**Passage shown:**
- - - -

Yes.  Agreed.  However, my emphasis here was intended to be that Guix can be used to obviate the need for rbenv, virtualenv, and friends.    I thought that `guix environment` was going to be an effective replacement for them.  Am I mistaken in this?   I hope not!  Assuming not, and if I understand your point, then I should write instead that this by virtue of guix's ability to set-up and tear down environments/profiles that not only specify versions of applications, but also libraries/plug-ins/modules for a variety of languages (ruby, perl, etc) and tools (emacs, etc).  You mention the importance of 'importers' below... perhaps it is the combination of available importers (for scaffolding the packaging from external repos) along with the ability to use `guix environment` to make them available in specified contexts.

Let me try.... Does this do better justice to characterizing the separation of concerns and attendant advantages:

 + Guix abstracts the idea of [[https://www.gnu.org/software/guix/manual/guix.html#Build-Systems][build systems]] to not only encompass the
   standard Gnu recipe "(configure; make; make check; make install)"
   but to also extend to common language/tool specific
   package/module/add-on managers, including those for R, perl,
   python, ruby, haskell, and emacs.  This should allow a single
   command line protocol for managing the building and deployment of
   such packages.  Additionally, when deployed using guix, such packages can
   also be enabled with guix using the `[[https://www.gnu.org/software/guix/manual/guix.html#Invoking-guix-environment][environment]]` sub-command,
   providing a unified approach where previously multiple tools might
   have been employed (perlbrew for perl, pyenv or pythonbrew for
   python, rbenv for ruby, etc.)

- - - -

**Dataset section:**

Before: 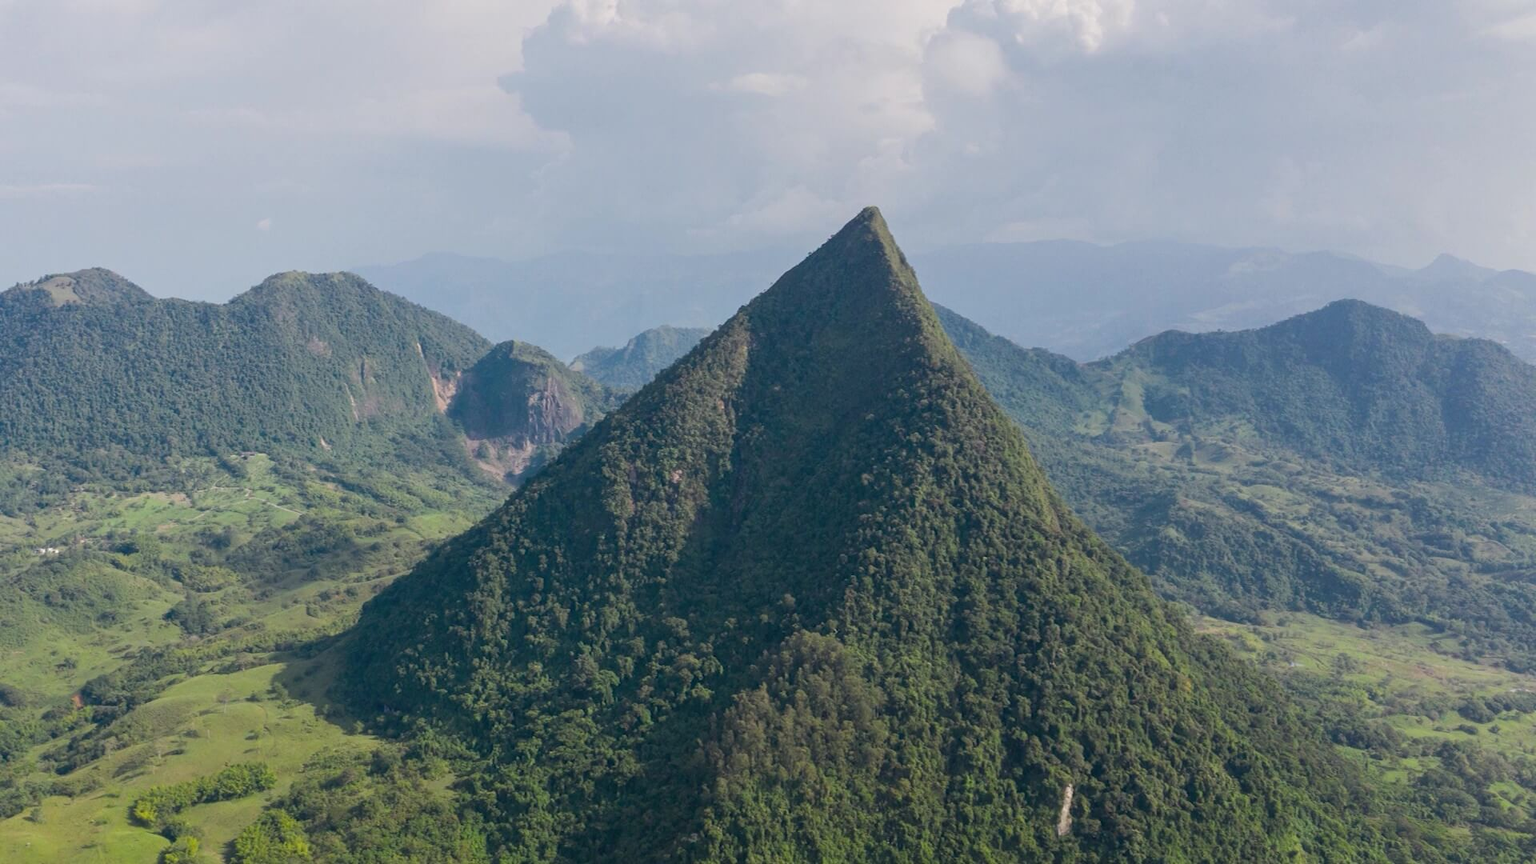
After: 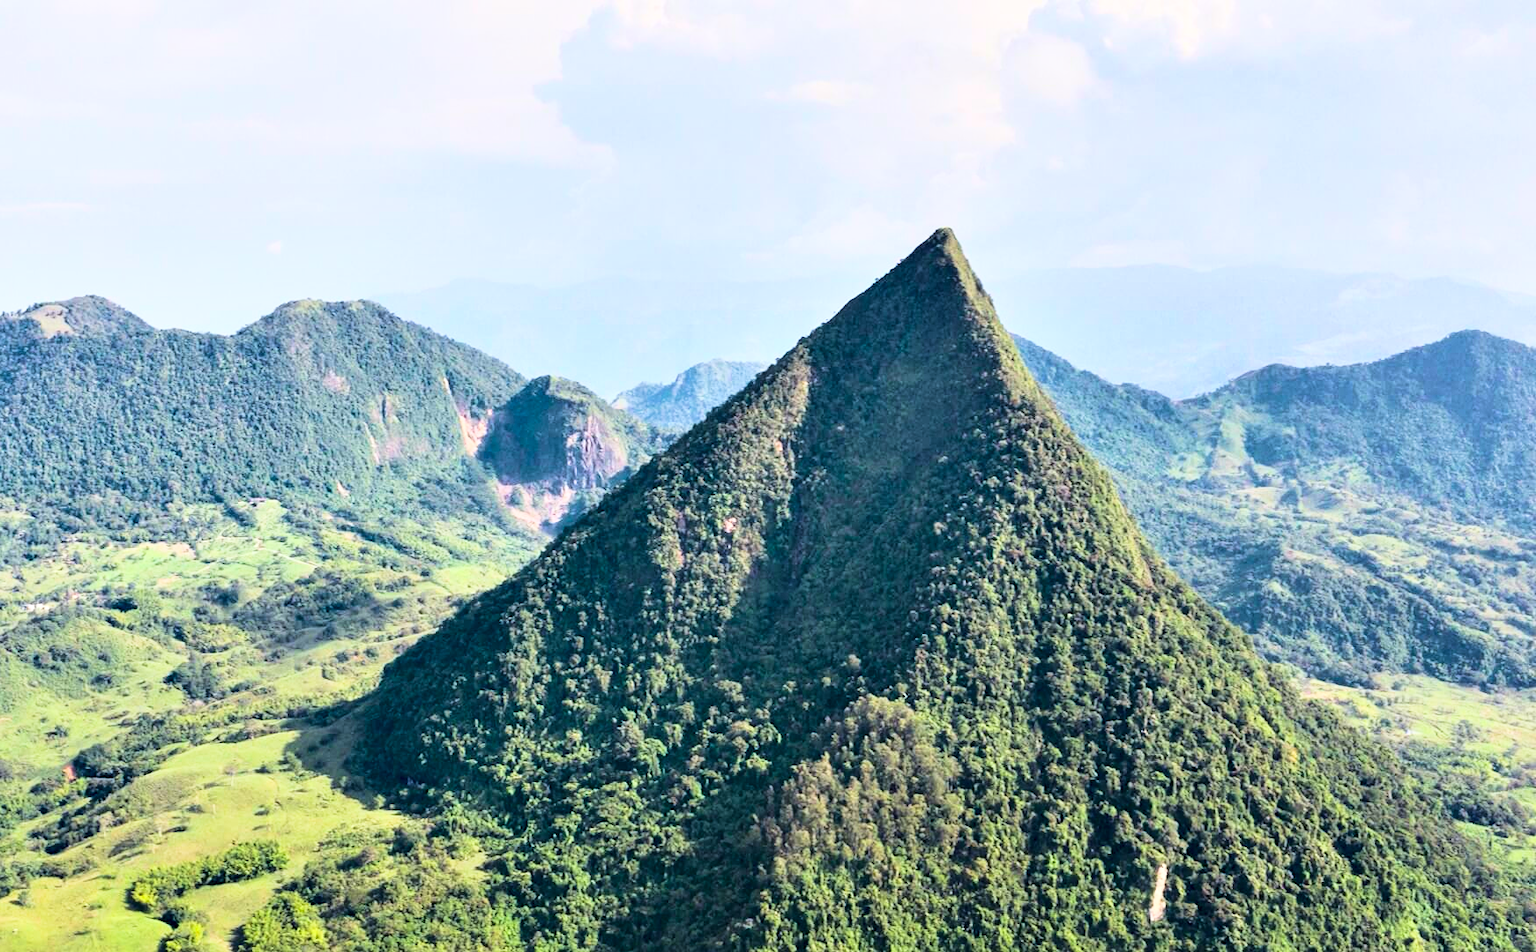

- - - -

**Requirements:**
In the forum post about Guix, which tools does the proposed wording name as previously used for python?

**Result of the exercise:**
pyenv or pythonbrew